This article originally appeared in: Mandolin Magazine, Winter 2007/2008 issue
I’ve mentioned grace notes in passing a number of times in this column, but it’s time to give them a whole column to themselves. Grace notes are among the mando’s greatest stylistic tools when it comes either to capturing the Celtic-ness of a jig or a reel or simply to spicing up an otherwise drab and uninteresting tune. And, happily, grace notes are among the easiest ornaments to master. The trick, it seems, is in breaking the ornaments down to the atomic level and examining the tiniest details before putting them all together and applying them.
Grace notes come in two distinct flavors: ascending and descending. Most commonly, an ascending grace note will be a precisely-timed hammer-on, with the finger either hammering on an open course or above the adjacent lower finger, which is already stopping the course one or two frets below. A descending grace note can be either a simple pull-off or a combination of a silent placement of a finger above, followed by pulling off with that finger. If this seems daunting, don’t worry. We’ll deconstruct both descenders in a minute. First, let’s talk about ascending grace notes.
The actual ergonomics of an ascending grace note, slowed down to sub-snail’s pace, involve the finger coming down to stop the course a gnat’s eyelash after the right hand picks the note. There are two considerations to keep in mind. First, the grace note does not have to ring as a clear note. Its job is to imply upward motion and set up the following note that does ring clearly. Second, your right hand doesn’t change the driving rhythmic engine of the tune in any way. The grace note happens so fast that both the grace note and the following note happen on the beat. Still with me? It’s not really that scary.
In fact, fear is the one thing we want to avoid here. Fear causes lunging and lunging will serve only to make the ornament clunky and to tire you out. Instead, you want to plan ahead and know the ascending grace note is coming in time to land it.

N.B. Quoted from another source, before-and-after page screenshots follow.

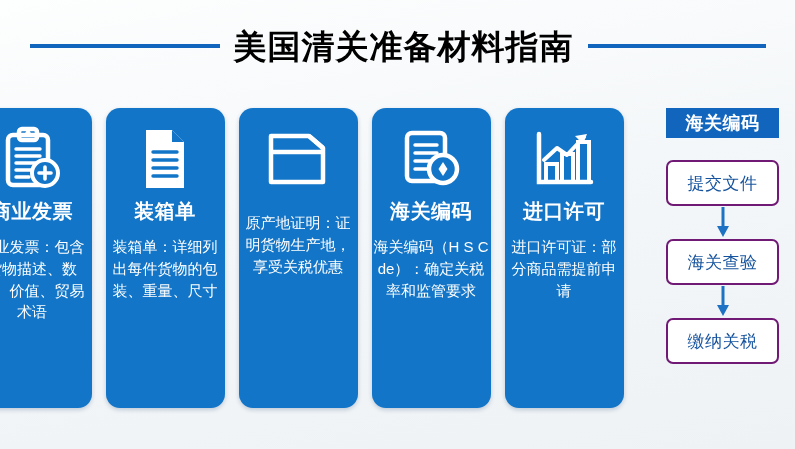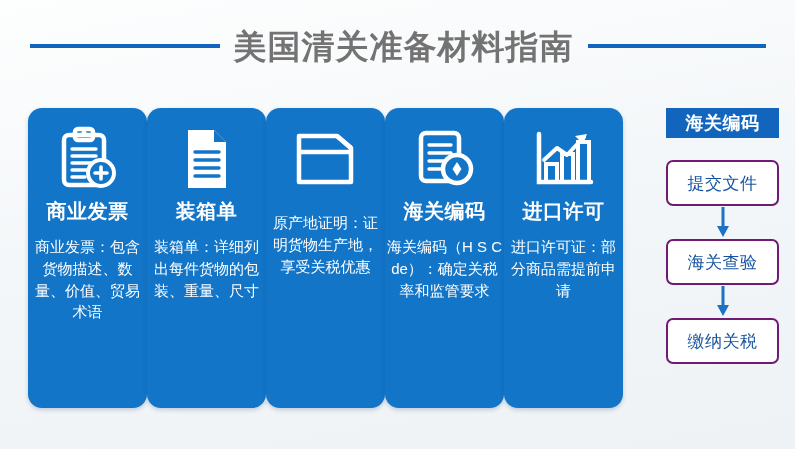--- a/index.html
+++ b/index.html
@@ -36,7 +36,7 @@
   .title-text {
     font-size: 33px;
     font-weight: bold;
-    color: #737373;
+    color: #000000;
     letter-spacing: 1px;
     white-space: nowrap;
     line-height: 1;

Ascending grace notes can jump one, two, even three frets, depending on what direction the tune is coming from and where it’s going. This issue’s notation example, “The Banks of Lough Gowna”, includes both one-fret and three-fret ascenders.
When you come up to speed with ascending grace notes, try not to pick any harder. Let the snap of the ornament and the crisp attack of the following finger do the job. You’ll see that very little added right hand oomph is required to make the ornament do its snappy little job.
Now, descending grace notes can be a little more involved. Descenders only work snappily if you pull off by rotating your hand downwards (clockwise) in a side-snap. Again, let’s slow down to sub-snail’s pace. An instant after picking with your right hand, you snap down sideways either to the open course or to the adjacent finger below. Subtlely grip the pair of strings with some downward pressure, then rotate sideways, releasing the strings as you go. When done properly, the ornamented note will sound clearly even without picking it. Practice this a few times to get the feel of it. As with the ascending grace note, the descending grace note does not need to sound as a clear and distinct note. In fact, it almost never will. It’s job is to imply movement downward into the ornamented note that does ring clearly.
Now, I find that rotating the whole hand at the wrist delivers up the cleanest pull-off ornaments with the least fatigue. As you master the movement, you’ll find that very little motion is actually required, but it will feel different from trying to pull sideways with only one finger while leaving the others in place. I first worked this move out by watching Kevin Burke’s fiddle ornamentation. He made it look so effortless I had to try, first on fiddle, and then on mando. I’ve never regretted it.
Okay, I mentioned two variants of the descending grace note. The one I just described is the simpler of the two. The second requires that you set up the finger above to pull off, even though the note that finger is stopping is not part of the tune. Knowing when it’s appropriate to do this comes with listening and with practice. “The Banks of Lough Gowna” provides good examples of both types of descenders, leading both to open strings and adjacent fingers.
Like the ascending grace notes, it’s important not to lunge on the descenders, but to plan ahead. You’ll be pulling off and picking simultaneously, which gives the note real punch without having to overtly play louder. In fact, you’ll probably have better luck keeping your rhythm steady if you don’t try to play the ornamented notes louder than the unornamented ones. Crisp, yes. Louder, no.
The musical example I picked for this issue is a traditional Irish jig I perform with Wake the Dead (it’s on our first CD), and which lead mandolinist Paul Kotapish plays with particular panache. I’ve indicated grace notes in as many places here as I could shoehorn them in—way more than you’d ever want to play at one time. Start out by trying to play all of them, just for the sake of the exercise. Then, as you tailor your personal version to play in the sessions, back off and stick with your favorites. You’ll find that just a few well-placed and crisp grace notes can add real fire to a tune.